This idyllic arrangement comes to an abrupt end when one of the women gets bitten by a shark (that’s the tomato sauce) while standing in waist-high water. I suppose this is no surprise to anyone who watched Jaws or any quasi-professional documentary about shark attacks, as it seems to be common knowledge that the vast majority of shark attacks take place in shallow waters. This is of course where my repository of random trivia pipes up from a different direction with a snippet of Bill Burr’s comedy routine where he’d follow this up by acknowledging that of course this is where most shark attacks take place, because this is where most people are. You don’t see people in the open water all that much, do you?
But that’s neither here nor there.
The group decide to immediately abort their escapade, clamber onto their boat and power through to find help… only to crash on a reef, punch a hole through the hull of the boat and find themselves treading water in the open ocean. With at least one shark circling them. And that’s your toppings.
Boom. That’s your movie. It is exactly what you should expect if I told you that Something in the Water is a formulaic shark attack slasher, a movie about a group of women being picked off by an apex predator while stuck in a confined location with way of contacting the outside world and seeking rescue. It’s Open Water with more people. Or Jaws 2 without boats. And with a regular-sized shark.
And you know what? If this is what you are after, you will have just about as much fun as you’d have on a night out at Pizza Express, assuming you’re not gluten-intolerant or something. It’s a serviceable, accessible piece of genre filmmaking that makes good use of its template, generates suspense in predictable—yet still effective—ways and puts a bow on things long before you even begin thinking of checking your watch. In and out. Ninety-odd minutes of purely disposable genre fun designed for people who enjoy shark movies of all extractions. No extras. No sprinkles. The shark isn’t massive. The kills aren’t all that inventive. The suspense levels match the stakes of the story.

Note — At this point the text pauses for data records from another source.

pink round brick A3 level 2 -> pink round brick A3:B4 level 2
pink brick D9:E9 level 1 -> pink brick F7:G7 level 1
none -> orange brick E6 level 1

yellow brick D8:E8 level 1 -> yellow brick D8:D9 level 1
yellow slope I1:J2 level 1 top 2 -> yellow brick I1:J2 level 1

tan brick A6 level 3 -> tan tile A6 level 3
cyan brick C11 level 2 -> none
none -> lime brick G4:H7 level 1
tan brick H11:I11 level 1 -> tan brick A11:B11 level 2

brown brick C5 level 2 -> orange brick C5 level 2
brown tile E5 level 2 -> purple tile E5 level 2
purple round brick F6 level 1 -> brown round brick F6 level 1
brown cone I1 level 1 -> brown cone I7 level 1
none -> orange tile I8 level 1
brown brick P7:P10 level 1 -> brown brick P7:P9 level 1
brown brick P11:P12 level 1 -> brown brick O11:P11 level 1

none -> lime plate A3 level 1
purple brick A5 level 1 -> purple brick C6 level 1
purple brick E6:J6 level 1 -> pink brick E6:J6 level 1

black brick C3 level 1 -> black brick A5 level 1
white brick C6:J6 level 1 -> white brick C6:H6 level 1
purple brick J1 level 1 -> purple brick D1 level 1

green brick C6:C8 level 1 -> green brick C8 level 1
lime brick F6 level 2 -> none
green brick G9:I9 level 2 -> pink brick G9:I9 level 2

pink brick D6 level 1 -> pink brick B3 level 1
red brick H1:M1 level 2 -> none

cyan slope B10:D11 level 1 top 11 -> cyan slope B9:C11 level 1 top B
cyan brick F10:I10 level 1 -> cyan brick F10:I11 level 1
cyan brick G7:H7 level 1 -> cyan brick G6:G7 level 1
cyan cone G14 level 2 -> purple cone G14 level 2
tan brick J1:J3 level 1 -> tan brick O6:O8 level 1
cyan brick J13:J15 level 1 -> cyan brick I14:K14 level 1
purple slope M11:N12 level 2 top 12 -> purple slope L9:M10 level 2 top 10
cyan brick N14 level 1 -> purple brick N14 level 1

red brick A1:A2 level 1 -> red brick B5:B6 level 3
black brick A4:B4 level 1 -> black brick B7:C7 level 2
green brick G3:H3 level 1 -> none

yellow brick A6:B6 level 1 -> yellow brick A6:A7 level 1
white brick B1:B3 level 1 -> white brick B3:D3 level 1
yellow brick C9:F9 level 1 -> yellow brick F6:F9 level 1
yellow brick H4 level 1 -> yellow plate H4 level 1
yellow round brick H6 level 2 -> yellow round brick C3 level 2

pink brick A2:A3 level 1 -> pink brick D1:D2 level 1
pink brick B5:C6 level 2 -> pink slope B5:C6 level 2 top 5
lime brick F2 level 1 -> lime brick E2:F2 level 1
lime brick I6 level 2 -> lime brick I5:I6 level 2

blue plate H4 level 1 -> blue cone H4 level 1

There it is. The something in Something in the Water is competence in reducing a solid recipe to practice. Which is great. However, don’t be surprised you won’t remember much of this movie by the time you head back to work and someone asks you at the watercooler what you watched this weekend. You may be able to remember the title and the fact it is a shark movie, but not much more. Just as you wouldn’t be able to go into exquisite detail about that trip to Pizza Express. It’s a movie that works in the moment, passes the time and somehow winks at at least one societally relevant concept—acceptance of non-heteronormative relationships—without being decidedly overbearing either.
Passable, accessible, well-produced. Almost completely forgettable. So, please refrain from asking me about any detail concerning this movie as a week from today it will have evaporated from my mind completely.